**WHAT IS NEEDED**
Read the data, and whenever a line holds the word "tail", report that line.

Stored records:
================

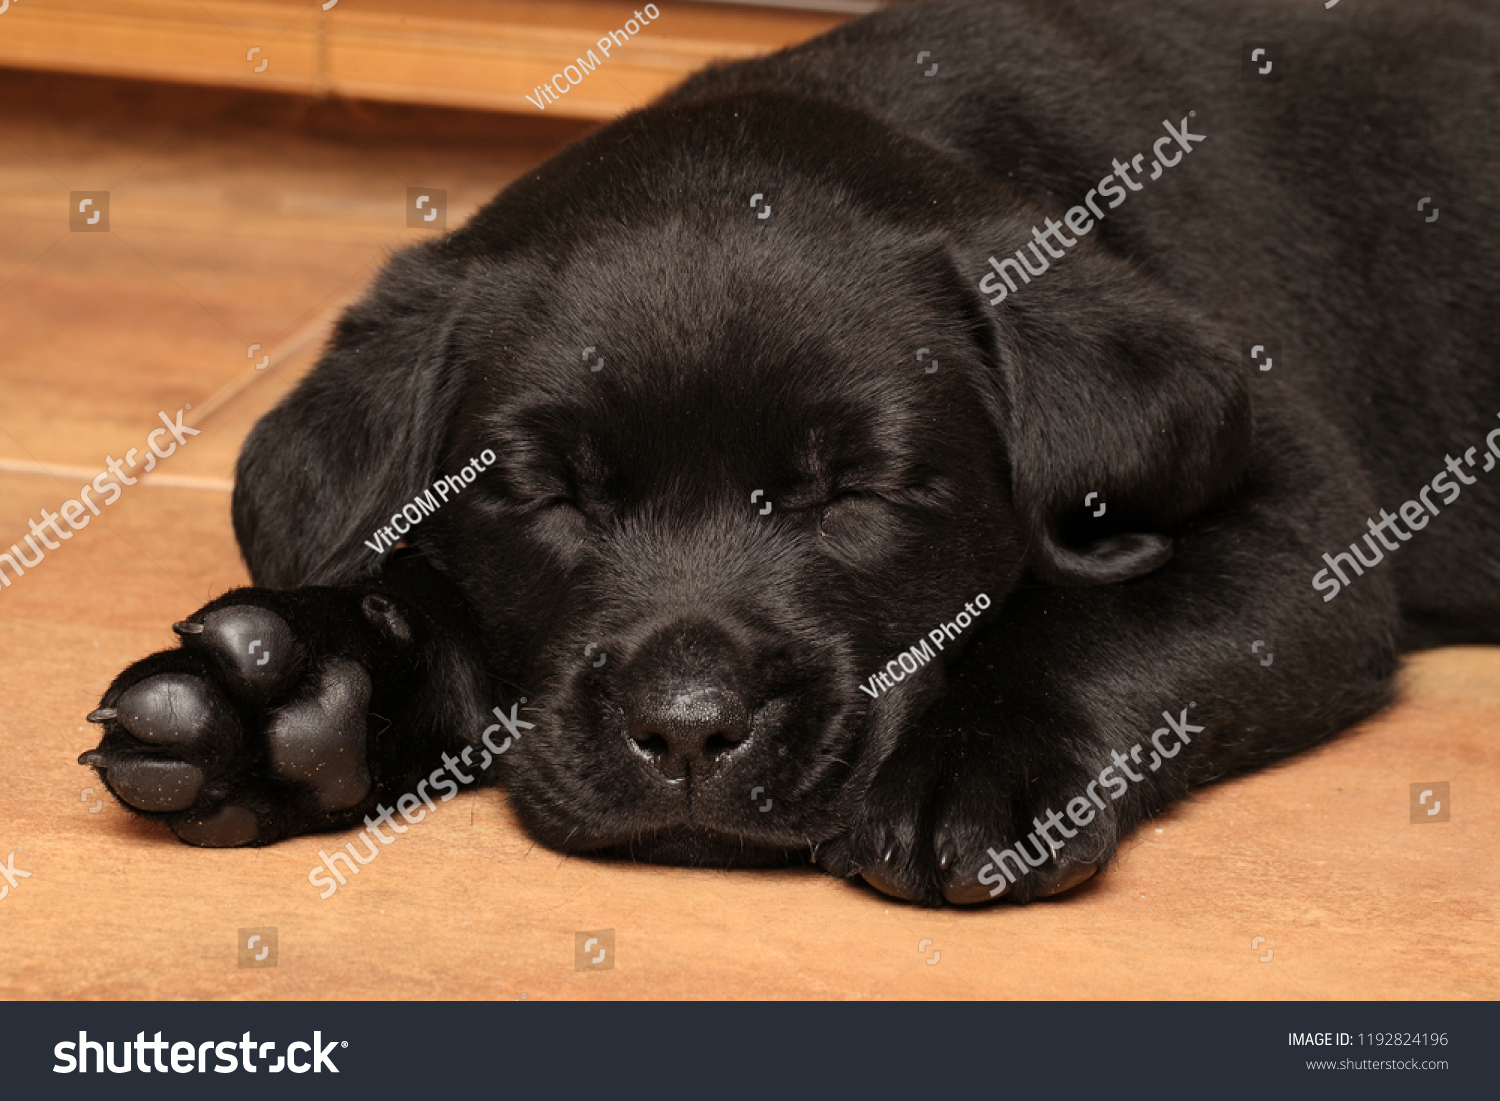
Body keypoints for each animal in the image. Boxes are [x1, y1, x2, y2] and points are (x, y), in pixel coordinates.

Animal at [79, 0, 1500, 912]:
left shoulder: (1306, 517)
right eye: (548, 496)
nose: (687, 730)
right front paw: (285, 702)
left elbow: (1107, 624)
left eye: (854, 492)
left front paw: (976, 759)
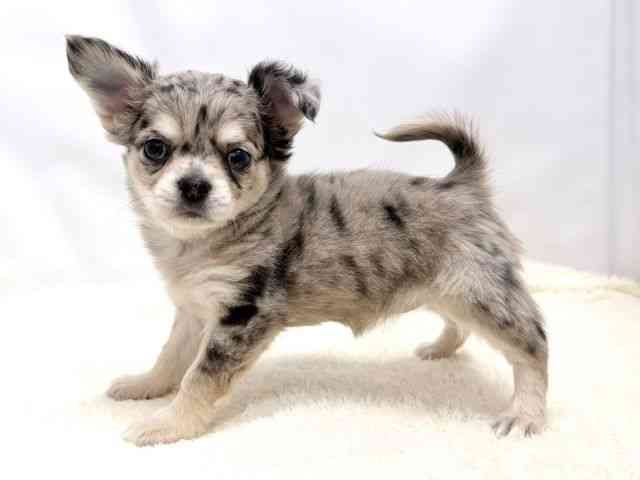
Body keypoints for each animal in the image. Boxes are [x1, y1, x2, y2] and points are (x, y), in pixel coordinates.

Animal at [66, 35, 548, 446]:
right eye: (155, 149)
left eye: (237, 157)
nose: (194, 185)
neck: (198, 246)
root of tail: (463, 183)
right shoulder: (193, 310)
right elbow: (171, 356)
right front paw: (146, 385)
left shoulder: (240, 318)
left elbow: (199, 378)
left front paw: (168, 424)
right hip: (446, 289)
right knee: (459, 324)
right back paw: (440, 349)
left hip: (482, 294)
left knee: (534, 345)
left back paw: (526, 414)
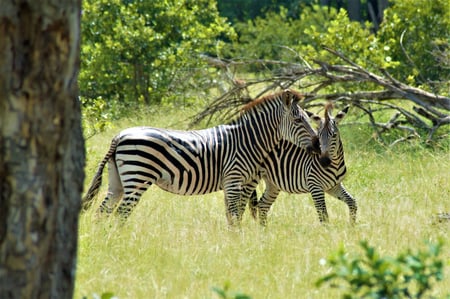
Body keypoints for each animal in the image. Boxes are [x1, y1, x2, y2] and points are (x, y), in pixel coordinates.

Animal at [81, 90, 320, 226]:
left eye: (308, 119)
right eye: (298, 120)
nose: (318, 145)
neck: (247, 141)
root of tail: (119, 136)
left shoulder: (235, 184)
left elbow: (233, 216)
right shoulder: (234, 180)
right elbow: (235, 217)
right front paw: (237, 244)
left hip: (118, 181)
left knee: (102, 212)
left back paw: (106, 243)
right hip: (138, 177)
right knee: (120, 214)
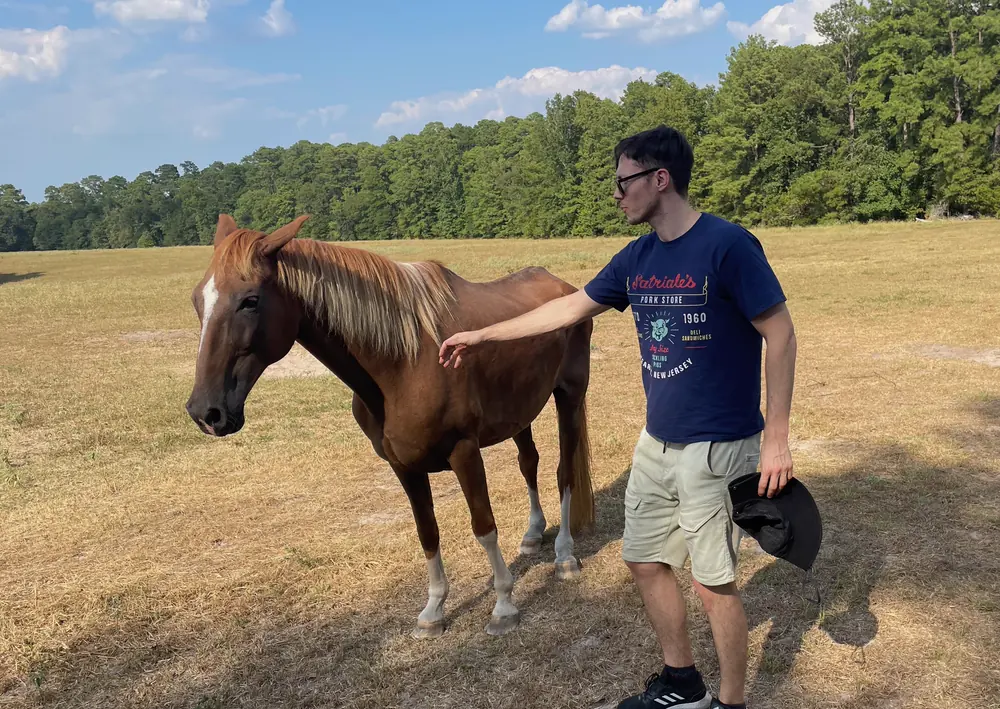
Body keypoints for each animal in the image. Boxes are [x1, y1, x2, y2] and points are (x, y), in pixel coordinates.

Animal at [185, 214, 596, 638]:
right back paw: (532, 535)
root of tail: (563, 286)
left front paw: (503, 604)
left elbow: (483, 526)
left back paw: (565, 555)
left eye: (250, 300)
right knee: (528, 463)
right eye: (197, 299)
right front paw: (433, 611)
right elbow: (427, 532)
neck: (404, 362)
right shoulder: (402, 465)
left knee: (564, 472)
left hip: (568, 396)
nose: (206, 412)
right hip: (518, 411)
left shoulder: (464, 451)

================

**RESULT OF THIS EXERCISE**
root of tail: (463, 183)
root of tail: (119, 136)
root of tail: (563, 286)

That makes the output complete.